2. How do discrete and usual pruning compare?
Recently, records in solving lattice challenges were achieved using a revived technique called discrete pruning originally proposed in [S03]. See highest solved dimensions. Despite attempts to clarify the situation [AN17, FK15], the performance of this new technique relative to regular pruning [SE94] is unclear:

there is no asymptotic prediction so far,
the fit from current experimental data is not very conclusive [TKH18, Figure 1].

Problem 2.1
Produce a usable open-source implementation for the discrete pruning method, and compare it to the state-of-the-art implementation of regular pruned enumeration available in FPLLL.

Problem 2.2
Provide a reliable way to predict its performance for large-dimensional instances.

3. What is the cost of enumeration when used inside BKZ?

The SVP instances encountered inside BKZ may not be as generic as typically assumed in the current security analyses.
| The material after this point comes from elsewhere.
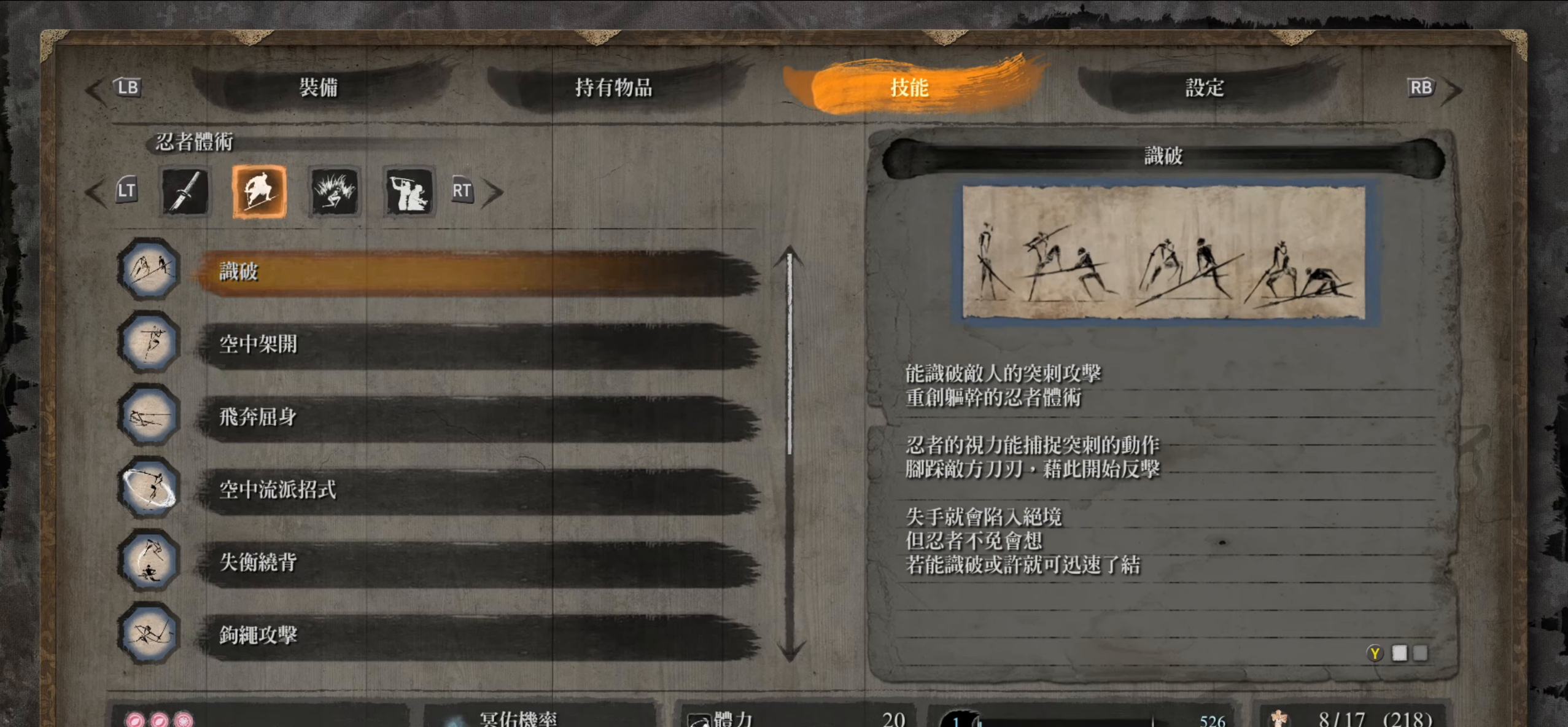
{"buttons": [], "left_stick": "center", "right_stick": "center", "events": [[350, "DPAD_RIGHT", "down"], [450, "DPAD_RIGHT", "up"]]}
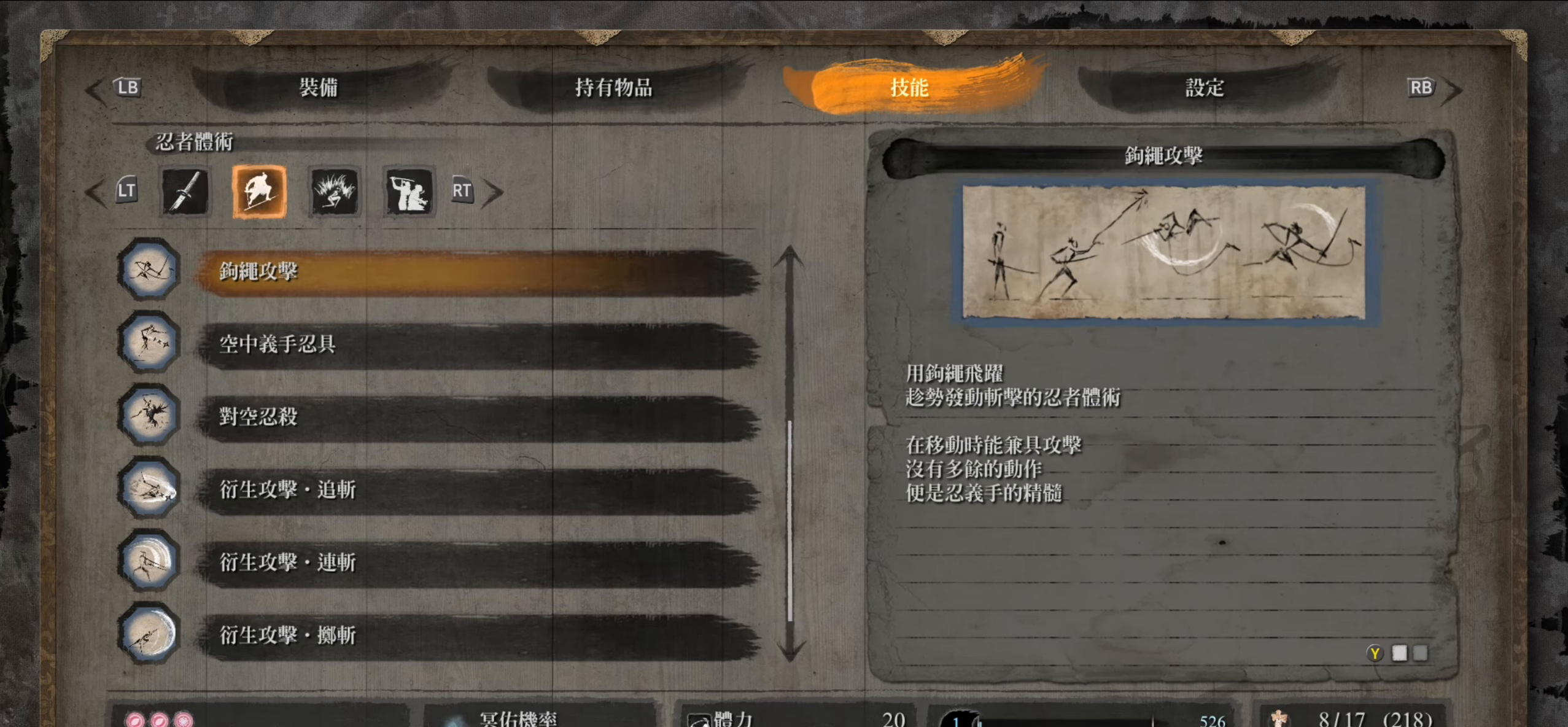
{"buttons": [], "left_stick": "center", "right_stick": "center", "events": []}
This may impact the enumeration-based SVP solvers.

Assume a basis is BKZ-reduced with block-size b, and that Schnorr's Geometric Series Assumption [S03] is satisfied with the (expected) rate ≈ b^{-1/b}. Then enumeration on a block in the middle would cost b^{b/8 + o(b)} rather than the worst-case bound of b^{b/(2e) + o(b)} [HS07]. However, the latest blocks of the basis would still be more costly, as they do not satisfy the GSA. Moreover, modifying a block in the middle would affect the GSA for the following blocks.

Problem 3.1
Account for those potentially easier SVP instances in BKZ cost prediction.

Problem 3.2
Explore the feasibility of a BKZ variant reaching the same Hermite factor as BKZ with block-size b, but for which the cost of SVP solving never exceeds b^{b/8 + o(b)}.

4. Are stretched problem parameters helping cryptanalysis?

Some variants of standard problem enjoy reductions from more standard variants (e.g., LWR in some regimes, LWE with small secrets of sufficient min-entropy, etc). Even though these reductions may indicate that, asymptotically, these non-standard variants are secure, these proofs are often too loose or for too restricted parameter sets to be of concrete interest.

As a first example, it has been noticed for a relatively long time that choosing small and or sparse secrets opens the door to hybrid (lattice+combinatorial) attacks (see [H07], improving over an older attack due to Odlyzko), which are substantially more painful to cost [W16]. As another example, the SIS problem for a large l_infty norm (w.r.t. to the modulus q) already showed counter-intuitive properties (see the Dilithium supporting material). Finally, attacks specialized to LWR should be investigated, given the well-spread use of that problem (in particular for parameters not covered by reductions from LWE). In particular, we note that the “deterministic error” does not always have the same distribution when the rounding goes for q to p where p does not divide q: an attacker may plausibly benefit a bit from a-posteriori re-centering-and scalings.

Problem 4.1
Assess the hardness of SIS for a large l_infty norm.

Problem 4.2
Assess the hardness of the LWR variants used in submissions.

Problem 4.3
Provide accurate predictions for the Kirchner-Fouque attack on NTRU [KF17]. Although the asymptotic analysis suggests that it is not applicable for typical NTRU-based schemes, it would be reassuring to have a refined analysis based on BKZ-simulation and accounting for the exact GSO-profile of the secret key.

5. Are Module lattices as hard to reduce as non-structured lattices?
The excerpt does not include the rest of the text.